Machine Translation and the Dataset

https://d2l.ai/chapter_recurrent-modern/machine-translation-and-dataset.html

In preprocess_nmt, should we remove question mark ‘?’ ?

Did you mean that ‘?’ in ‘who?’?
I guess, you are right.
@Songlin_Zheng

Hi @Songlin_Zheng, great catch!

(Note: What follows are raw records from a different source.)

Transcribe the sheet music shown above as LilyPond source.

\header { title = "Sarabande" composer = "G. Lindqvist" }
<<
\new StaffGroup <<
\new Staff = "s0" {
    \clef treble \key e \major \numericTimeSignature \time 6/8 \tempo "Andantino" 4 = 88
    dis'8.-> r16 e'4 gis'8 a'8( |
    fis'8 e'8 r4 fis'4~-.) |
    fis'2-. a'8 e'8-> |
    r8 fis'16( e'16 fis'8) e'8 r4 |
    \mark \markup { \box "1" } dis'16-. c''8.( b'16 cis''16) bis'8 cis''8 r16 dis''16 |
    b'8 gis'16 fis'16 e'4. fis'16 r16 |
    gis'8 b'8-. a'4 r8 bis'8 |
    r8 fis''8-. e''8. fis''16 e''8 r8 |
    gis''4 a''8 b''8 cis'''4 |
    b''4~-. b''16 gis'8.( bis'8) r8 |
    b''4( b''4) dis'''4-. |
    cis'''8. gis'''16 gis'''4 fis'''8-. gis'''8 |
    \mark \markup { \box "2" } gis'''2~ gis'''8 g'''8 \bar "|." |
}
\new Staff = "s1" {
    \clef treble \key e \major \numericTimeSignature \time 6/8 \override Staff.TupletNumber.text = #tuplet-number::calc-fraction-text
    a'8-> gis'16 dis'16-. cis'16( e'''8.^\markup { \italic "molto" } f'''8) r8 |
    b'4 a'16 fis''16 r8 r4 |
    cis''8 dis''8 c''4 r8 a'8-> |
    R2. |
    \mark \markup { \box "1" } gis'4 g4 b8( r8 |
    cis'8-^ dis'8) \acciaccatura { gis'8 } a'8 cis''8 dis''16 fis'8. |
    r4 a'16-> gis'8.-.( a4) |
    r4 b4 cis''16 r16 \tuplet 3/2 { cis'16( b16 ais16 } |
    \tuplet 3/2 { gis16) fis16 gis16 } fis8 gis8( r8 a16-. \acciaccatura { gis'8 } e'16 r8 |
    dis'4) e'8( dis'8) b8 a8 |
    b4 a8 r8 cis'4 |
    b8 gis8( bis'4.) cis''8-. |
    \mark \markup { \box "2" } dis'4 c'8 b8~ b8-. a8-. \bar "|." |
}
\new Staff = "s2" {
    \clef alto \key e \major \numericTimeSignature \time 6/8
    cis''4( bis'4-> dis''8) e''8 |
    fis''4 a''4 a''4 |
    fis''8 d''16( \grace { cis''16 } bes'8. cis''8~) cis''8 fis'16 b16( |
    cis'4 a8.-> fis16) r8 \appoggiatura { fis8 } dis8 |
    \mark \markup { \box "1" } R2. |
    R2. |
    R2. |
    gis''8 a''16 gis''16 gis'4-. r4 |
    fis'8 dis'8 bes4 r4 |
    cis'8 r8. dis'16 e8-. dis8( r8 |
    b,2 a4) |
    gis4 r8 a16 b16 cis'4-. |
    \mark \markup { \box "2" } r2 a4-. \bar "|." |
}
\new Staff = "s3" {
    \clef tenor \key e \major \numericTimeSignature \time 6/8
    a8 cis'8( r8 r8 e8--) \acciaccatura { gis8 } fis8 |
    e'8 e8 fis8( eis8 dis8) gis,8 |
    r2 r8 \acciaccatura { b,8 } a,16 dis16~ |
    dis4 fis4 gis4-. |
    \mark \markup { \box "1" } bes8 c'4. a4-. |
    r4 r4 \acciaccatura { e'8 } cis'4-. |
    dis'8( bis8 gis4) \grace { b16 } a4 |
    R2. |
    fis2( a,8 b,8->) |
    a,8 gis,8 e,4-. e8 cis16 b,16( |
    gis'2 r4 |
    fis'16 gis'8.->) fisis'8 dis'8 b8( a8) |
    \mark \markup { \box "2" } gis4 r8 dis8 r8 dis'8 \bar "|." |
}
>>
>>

We will make the improvement with the “?” on both mxnet and torch version.

when running this cell:
#@save
d2l.DATA_HUB[‘fra-eng’] = (d2l.DATA_URL + ‘fra-eng.zip’,
‘94646ad1522d915e7b0f9296181140edcf86a4f5’)

#@save
def read_data_nmt():
“”“Load the English-French dataset.”""
data_dir = d2l.download_extract(‘fra-eng’)
with open(os.path.join(data_dir, ‘fra.txt’), ‘r’) as f:
return f.read()

raw_text = read_data_nmt()
print(raw_text[:75])

the following error occured:
UnicodeDecodeError: ‘gbk’ codec can’t decode byte 0xaf in position 33: illegal multibyte sequence

I fixed this by modify this line:
with open(os.path.join(data_dir, ‘fra.txt’), ‘r’) as f:
to:
with open(os.path.join(data_dir, ‘fra.txt’), ‘r’, encoding = ‘utf-8’) as f:

Who can explain “the histogram of the number of tokens per text sequence” to me?
I didn’t understand how the picture was drawn.

I think truncate_pad() should add ‘eos’ when truncate is performed:

def truncate_pad(line, num_steps, padding_token, eos_token):
    if len(line) > num_steps:
        return line[:num_steps-1] + [eos_token]
    return line + [padding_token] * (num_steps - len(line))

otherwise Truncate_pad() may delete ‘eos’.